Further, given that there was an ongoing legal dispute in which the parties were involved, and the subject of this claim is the content of a letter served on the claimant by an instructing solicitor based on the confidential instructions of the 1st defendant, I am not of the view that defamation proceedings would meet the ends of justice in this particular case. It is perhaps not infrequent that citizens of Saint Vincent and the Grenadines would call upon their attorneys to complain about certain events which may have transpired and to give instructions to convey these sentiments to third parties based on the client’s own interpretation of the events. It would not be in the interest of justice to suggest that a mere denial of the circumstances of the fact relayed in such a letteras those in the present case, should naturally give rise to an action for libel;
(b) At paragraphs 7 and 8 of his statement of claim the claimant admits that he did in fact have a conversation with the 2nd defendant regarding the issues of the clearance and registration of the goods in question with the customs and excise department. He goes as far as accepting the fact that although this conversation took place via telephone, the 2nd defendant was not in her office at the time and promised to get back to him on the issue. The difference between his version and that which was conveyed in the letter was that he denies having “interrogated” the 2nd defendant on the streets about these issues. Despite this, he claims that the content of the letter infers corrupt, unprofessional and unethical practices.Whilst it may be seen to some as unprofessional for an attorney to approach an individual on the street to confront her about such matters, the fact that the claimant admits to a conversation having taken place about the same issue,draws me to the conclusion that this case cannot serve the purpose of protecting his reputation against the notion that he is a corrupt and unethical attorney;
(c) Despite the fact that the claimant asserts that the letter was “transmitted via the internet”, the claim pleaded was that the letter was forwarded via electronic mail to his office and to the email address of his client and the client’s spouse. In Jameel v. Dow Jones & Co, the words complained of were published via an internet website. Despite this, the defendants were able to show that only 5 persons accessed the link to the publication in question. The damage done to the claimants’ reputation in such circumstances may be deemed to be de minimis to the extent that the court’s resources, as well as those of the parties, are not best spent on litigation; especially given the peculiar circumstances of this case.

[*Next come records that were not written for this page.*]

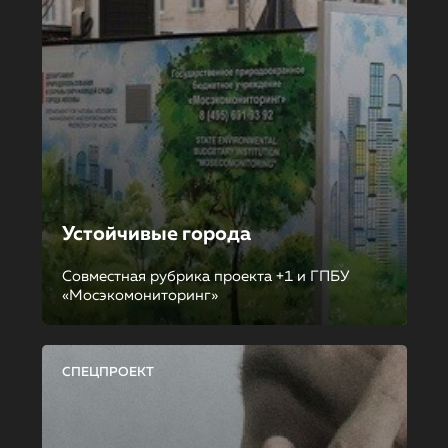
Устойчивые города
Совместная рубрика проекта +1 и ГПБУ
«Мосэкомониторинг»
СПЕЦПРОЕКТ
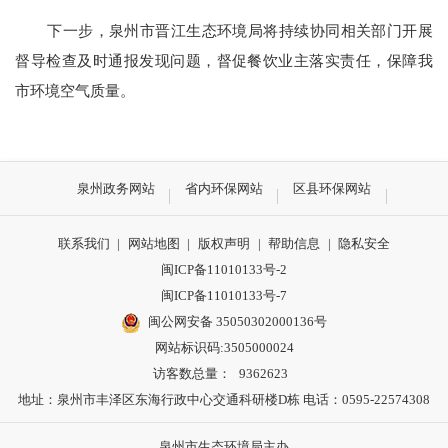
下一步，泉州市晋江生态环境局将持续协同相关部门开展
督导检查及时通报发现问题，督促餐饮业主落实责任，保障我
市环境空气质量。
泉州政务网站
省内环保网站
区县环保网站
联系我们
|
网站地图
|
版权声明
|
帮助信息
|
隐私安全
闽ICP备11010133号-2
闽ICP备11010133号-7
闽公网安备 35050302000136号
网站标识码:3505000024
访客数总量：
9362623
地址：泉州市丰泽区东海行政中心交通科研楼D栋 电话：0595-22574308
泉州市生态环境局主办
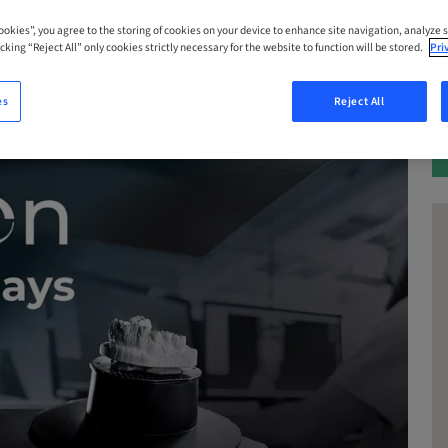
Cookies”, you agree to the storing of cookies on your device to enhance site navigation, analyze s
cking “Reject All” only cookies strictly necessary for the website to function will be stored.
Pri
es
Reject All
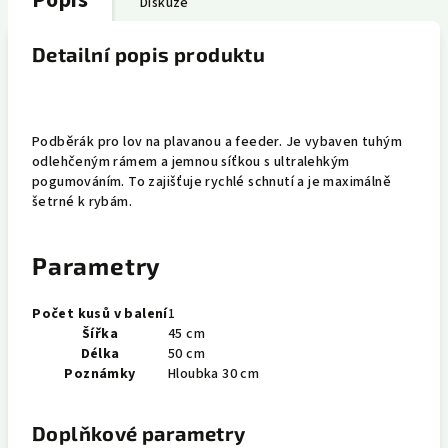
Popis
Diskuze
Detailní popis produktu
Podběrák pro lov na plavanou a feeder. Je vybaven tuhým
odlehčeným rámem a jemnou síťkou s ultralehkým
pogumováním. To zajišťuje rychlé schnutí a je maximálně
šetrné k rybám.
Parametry
Počet kusů v balení
1
Šířka
45 cm
Délka
50 cm
Poznámky
Hloubka 30 cm
Doplňkové parametry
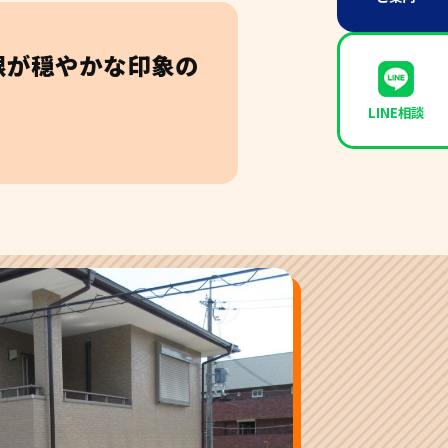
根が穏やかな印象の
LINE相談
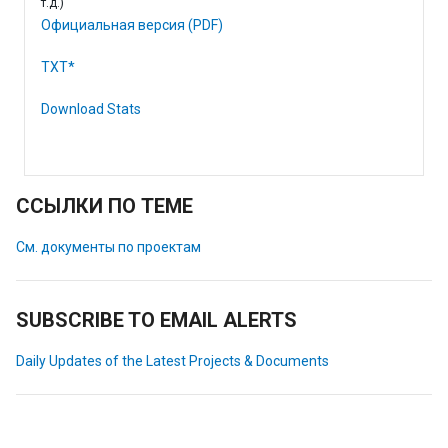
т.д.)
Официальная версия (PDF)
TXT*
Download Stats
ССЫЛКИ ПО ТЕМЕ
См. документы по проектам
SUBSCRIBE TO EMAIL ALERTS
Daily Updates of the Latest Projects & Documents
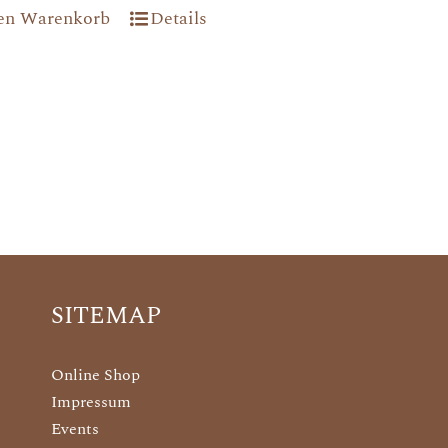
den Warenkorb
Details
SITEMAP
Online Shop
Impressum
Events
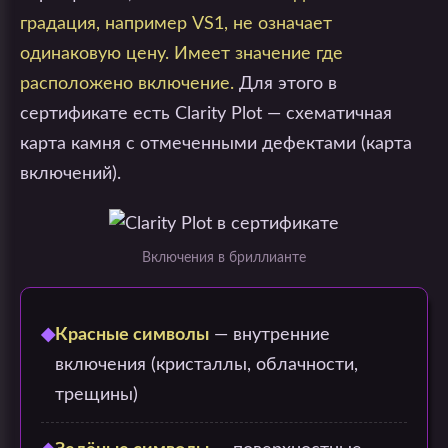
градация, например VS1, не означает
одинаковую цену. Имеет значение где
расположено включение.
Для этого в
сертификате есть Clarity Plot — схематичная
карта камня с отмеченными дефектами (карта
включений).
Включения в бриллианте
◆
Красные символы
— внутренние
включения (кристаллы, облачности,
трещины)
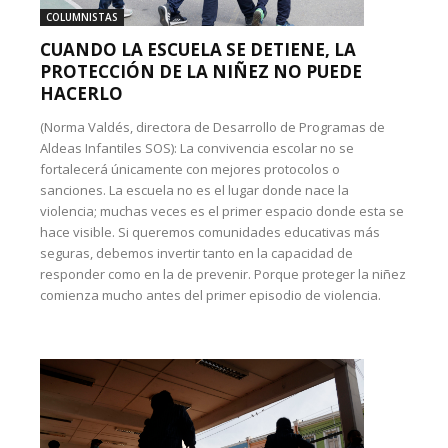
COLUMNISTAS
CUANDO LA ESCUELA SE DETIENE, LA
PROTECCIÓN DE LA NIÑEZ NO PUEDE
HACERLO
(Norma Valdés, directora de Desarrollo de Programas de
Aldeas Infantiles SOS): La convivencia escolar no se
fortalecerá únicamente con mejores protocolos o
sanciones. La escuela no es el lugar donde nace la
violencia; muchas veces es el primer espacio donde esta se
hace visible. Si queremos comunidades educativas más
seguras, debemos invertir tanto en la capacidad de
responder como en la de prevenir. Porque proteger la niñez
comienza mucho antes del primer episodio de violencia.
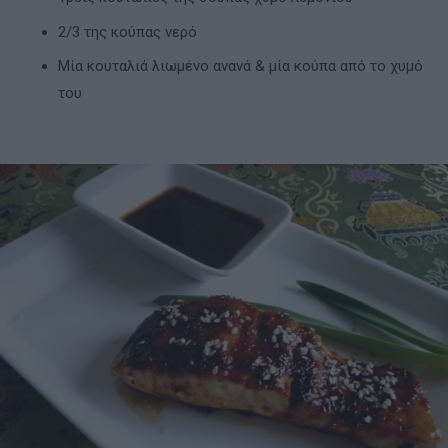
2/3 της κούπας νερό
Μία κουταλιά λιωμένο ανανά & μία κούπα από το χυμό
του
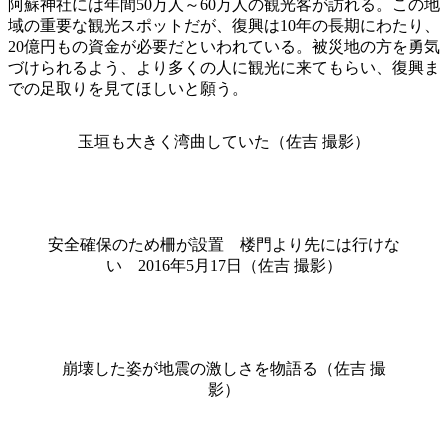
阿蘇神社には年間50万人～60万人の観光客が訪れる。この地
域の重要な観光スポットだが、復興は10年の長期にわたり、
20億円もの資金が必要だといわれている。被災地の方を勇気
づけられるよう、より多くの人に観光に来てもらい、復興ま
での足取りを見てほしいと願う。
玉垣も大きく湾曲していた（佐吉 撮影）
安全確保のため柵が設置 楼門より先には行けな
い 2016年5月17日（佐吉 撮影）
崩壊した姿が地震の激しさを物語る（佐吉 撮
影）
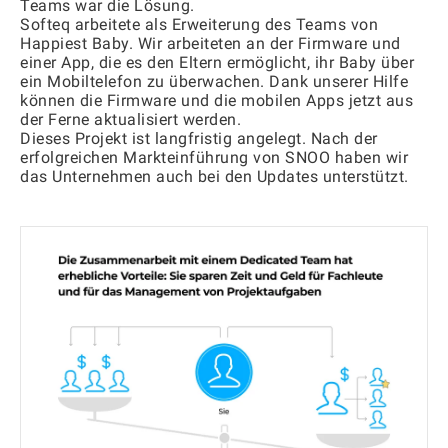
Teams war die Lösung.
Softeq arbeitete als Erweiterung des Teams von
Happiest Baby. Wir arbeiteten an der Firmware und
einer App, die es den Eltern ermöglicht, ihr Baby über
ein Mobiltelefon zu überwachen. Dank unserer Hilfe
können die Firmware und die mobilen Apps jetzt aus
der Ferne aktualisiert werden.
Dieses Projekt ist langfristig angelegt. Nach der
erfolgreichen Markteinführung von SNOO haben wir
das Unternehmen auch bei den Updates unterstützt.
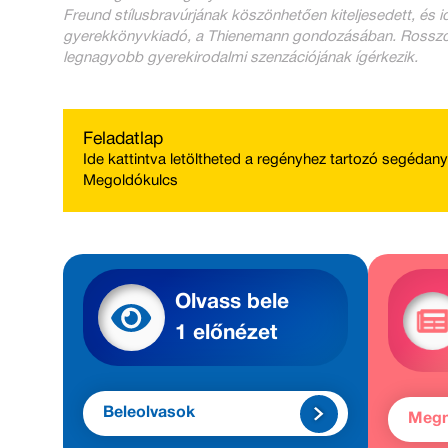
Freund stílusbravúrjának köszönhetően kiteljesedett, és
gyerekkönyvkiadó, a Thienemann gondozásában. Rosszcso
legnagyobb gyerekirodalmi szenzációjának ígérkezik.
Feladatlap
Ide kattintva
letöltheted a regényhez tartozó segédan
Megoldókulcs
Olvass bele
1 előnézet
Beleolvasok
Meg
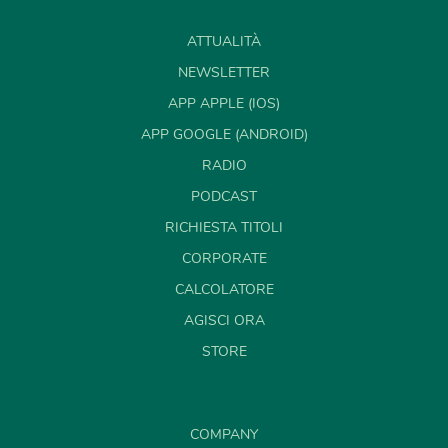
ATTUALITÀ
NEWSLETTER
APP APPLE (IOS)
APP GOOGLE (ANDROID)
RADIO
PODCAST
RICHIESTA TITOLI
CORPORATE
CALCOLATORE
AGISCI ORA
STORE
COMPANY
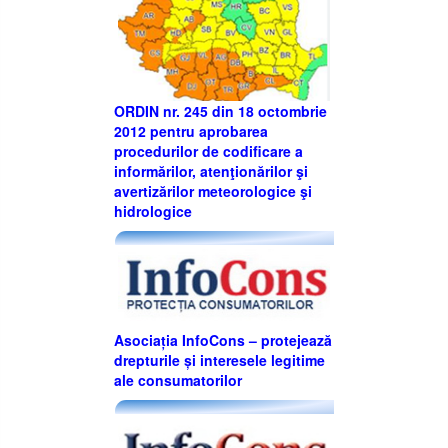
ORDIN nr. 245 din 18 octombrie
2012 pentru aprobarea
procedurilor de codificare a
informărilor, atenţionărilor şi
avertizărilor meteorologice şi
hidrologice
Asociația InfoCons – protejează
drepturile și interesele legitime
ale consumatorilor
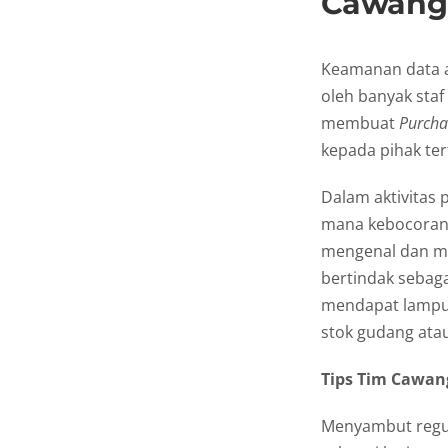
Cawang
Keamanan data a
oleh banyak staf
membuat
Purcha
kepada pihak ter
Dalam aktivitas
mana kebocoran 
mengenal dan 
bertindak sebaga
mendapat lampu 
stok gudang ata
Tips Tim Cawang
Menyambut regula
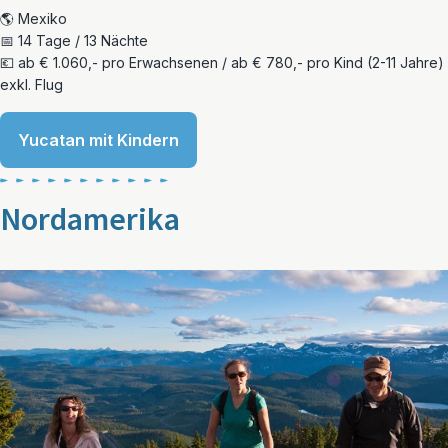
🌎 Mexiko
📅 14 Tage / 13 Nächte
💶 ab € 1.060,- pro Erwachsenen / ab € 780,- pro Kind (2-11 Jahre)
exkl. Flug
Yucatan mit Kindern
Nordamerika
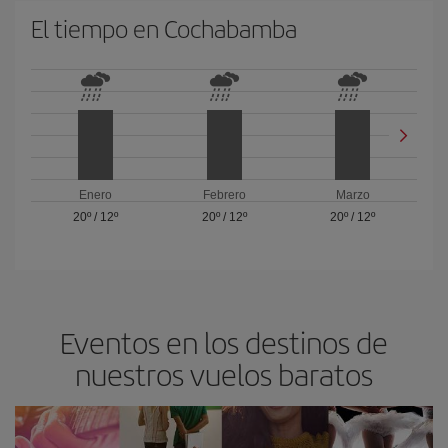
El tiempo en Cochabamba
Enero
Febrero
Marzo
20º
/
12º
20º
/
12º
20º
/
12º
Eventos en los destinos de
nuestros vuelos baratos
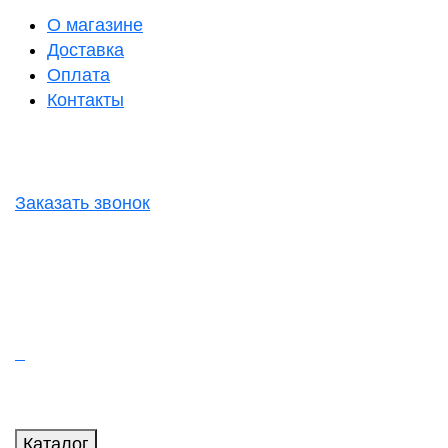
О магазине
Доставка
Оплата
Контакты
Заказать звонок
Каталог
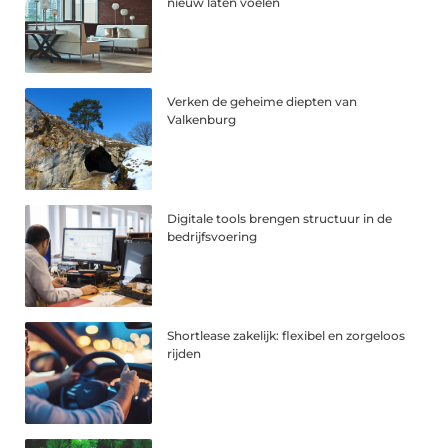
nieuw laten voelen
Verken de geheime diepten van
Valkenburg
Digitale tools brengen structuur in de
bedrijfsvoering
Shortlease zakelijk: flexibel en zorgeloos
rijden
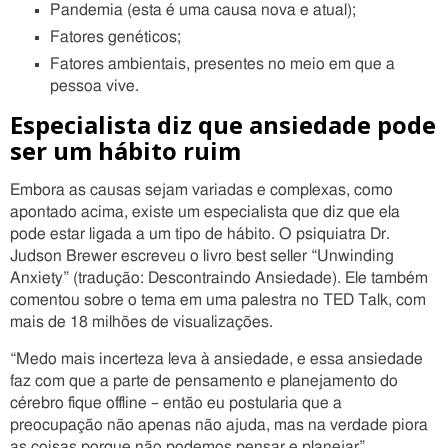
Pandemia (esta é uma causa nova e atual);
Fatores genéticos;
Fatores ambientais, presentes no meio em que a
pessoa vive.
Especialista diz que ansiedade pode
ser um hábito ruim
Embora as causas sejam variadas e complexas, como
apontado acima, existe um especialista que diz que ela
pode estar ligada a um tipo de hábito. O psiquiatra Dr.
Judson Brewer escreveu o livro best seller “Unwinding
Anxiety” (tradução: Descontraindo Ansiedade). Ele também
comentou sobre o tema em uma palestra no TED Talk, com
mais de 18 milhões de visualizações.
“Medo mais incerteza leva à ansiedade, e essa ansiedade
faz com que a parte de pensamento e planejamento do
cérebro fique offline – então eu postularia que a
preocupação não apenas não ajuda, mas na verdade piora
as coisas porque não podemos pensar e planejar”,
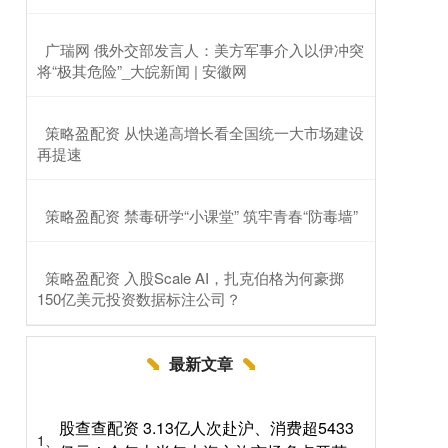
​广瑞网 俄外交部发言人：美方军事介入以伊冲突
将“极其危险”_大皖新闻 | 安徽网
​策略盈配资 从快递高增长看全国统一大市场建设
再提速
​策略盈配资 禁毒研学“小课堂” 筑牢青春“防毒墙”
​策略盈配资 入股Scale AI，扎克伯格为何豪掷
150亿美元投资数据标注公司？
最新文章
股查查配资 3.13亿人次赴沪、消费超5433
1、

In summary, the 1st defendant asserts that “the case at bar is one which justifies the exercise of the court’s unique jurisdiction to strike out, as an abuse of process, proceedings that do not serve the legitimate purpose of protecting the claimant’s reputation, such that the costs of proceedings will be out of all proportion to the damages and vindication which can be achieved. “ I agree with that sentiment and find that this matter ought to be struck out as an abuse of the process of the court pursuant to rule 26.3(1)(c) of the CPR.
In the circumstances I make the following orders and declarations:
(a) The words complained of by the claimant are not capable of bearing the meaning or
meanings attributed to them in the statement of case;
(b) The claim amounts to an abuse of the process of the court;
(c) The claim is struck out pursuant to rule 69.4(2) and 26.3(1)(c) of the Civil Procedure Rules
(d) The claimant will pay costs to the defendants in the sum of $1000.00 each.